EXCERPT TO READ:
##############################

In 1971, Canon introduced the Canon F-1, a high-end SLR camera, and the FD lens range. In 1976, Canon launched the Canon AE-1, the world's first camera with an embedded micro-computer.

Canon introduced its Inkjet printer using bubble-jet technology in 1985, one year after Hewlett-Packard. In 1987, Canon introduced its Canon Electro-Optical System (EOS), named after the goddess of the dawn, along with the Canon EOS 650 autofocus SLR camera. Also in 1987, the Canon Foundation was established. In 1988, Canon introduced 'Kyosei philosophy'. The EOS 1 Flagship Professional SLR line was launched in 1989. In the same year the EOS RT, the world's first AF SLR with a fixed, semi-transparent pellicle mirror, was unveiled.

##############################

THE TASK:
Extend the Canon history above, starting right after its last sentence about the EOS RT. The listing that comes after this point is separate material with no connection to the Canon history.

(Dataset entries)
##############################

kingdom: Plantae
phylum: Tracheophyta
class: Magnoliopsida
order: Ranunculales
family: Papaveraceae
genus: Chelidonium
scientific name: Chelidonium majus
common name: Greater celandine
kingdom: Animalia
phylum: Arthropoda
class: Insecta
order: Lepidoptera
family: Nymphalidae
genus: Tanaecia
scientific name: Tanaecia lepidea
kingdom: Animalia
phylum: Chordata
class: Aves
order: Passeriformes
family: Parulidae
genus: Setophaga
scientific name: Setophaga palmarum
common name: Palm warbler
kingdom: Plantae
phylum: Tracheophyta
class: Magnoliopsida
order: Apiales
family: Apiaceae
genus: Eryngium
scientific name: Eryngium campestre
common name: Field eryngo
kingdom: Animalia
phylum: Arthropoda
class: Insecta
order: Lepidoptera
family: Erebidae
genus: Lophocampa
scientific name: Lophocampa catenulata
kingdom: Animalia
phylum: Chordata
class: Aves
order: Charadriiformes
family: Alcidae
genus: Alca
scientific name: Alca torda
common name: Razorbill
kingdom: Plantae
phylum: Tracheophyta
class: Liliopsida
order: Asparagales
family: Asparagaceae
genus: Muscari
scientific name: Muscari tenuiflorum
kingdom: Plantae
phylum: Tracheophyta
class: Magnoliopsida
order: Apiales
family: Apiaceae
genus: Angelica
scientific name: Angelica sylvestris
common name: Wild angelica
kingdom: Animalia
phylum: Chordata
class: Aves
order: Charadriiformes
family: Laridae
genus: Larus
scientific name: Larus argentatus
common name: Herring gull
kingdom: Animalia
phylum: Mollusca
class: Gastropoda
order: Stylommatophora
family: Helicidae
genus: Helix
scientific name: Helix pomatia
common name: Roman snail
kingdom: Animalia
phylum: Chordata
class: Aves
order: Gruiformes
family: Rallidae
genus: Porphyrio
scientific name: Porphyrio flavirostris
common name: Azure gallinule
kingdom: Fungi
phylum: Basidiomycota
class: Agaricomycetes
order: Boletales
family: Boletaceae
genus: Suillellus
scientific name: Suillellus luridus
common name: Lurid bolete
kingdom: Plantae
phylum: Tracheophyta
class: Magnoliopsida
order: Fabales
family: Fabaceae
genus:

##############################

ANSWER TO THIS PROBLEM:
In 1992, Canon launched the Canon EOS 5, the first-ever camera with eye-controlled AF, and the PowerShot 600, its first digital camera. In 1995, Canon introduced the first commercially available SLR lens with internal image stabilization, Canon EF 75-300mm lens f/4–5.6 IS USM. The Canon EOS-RS was the world's fastest AF SLR camera with a continuous shooting speed of 10 frame/s at the time. Based on the EOS-1N, the EOS-1N RS had a fixed, semi-transparent pellicle mirror with a hard coat. In 1996, Canon introduced a pocket-sized digital camera with the Advanced Photo System, named ELPH in America and IXUS in Europe. Canon entered the digital video camcorder market in 1997.

In 2004, Canon introduced the XEED SX50 LCD projector. Canon introduced its first high-definition camcorder in 2005.

In November 2009, Canon made a €730 million (US$1.1 billion) all-cash offer for the Dutch printer maker Océ. Canon had acquired majority ownership of Océ by March 2010, and completed the acquisition of 100% of shares in Océ by the end of 2011.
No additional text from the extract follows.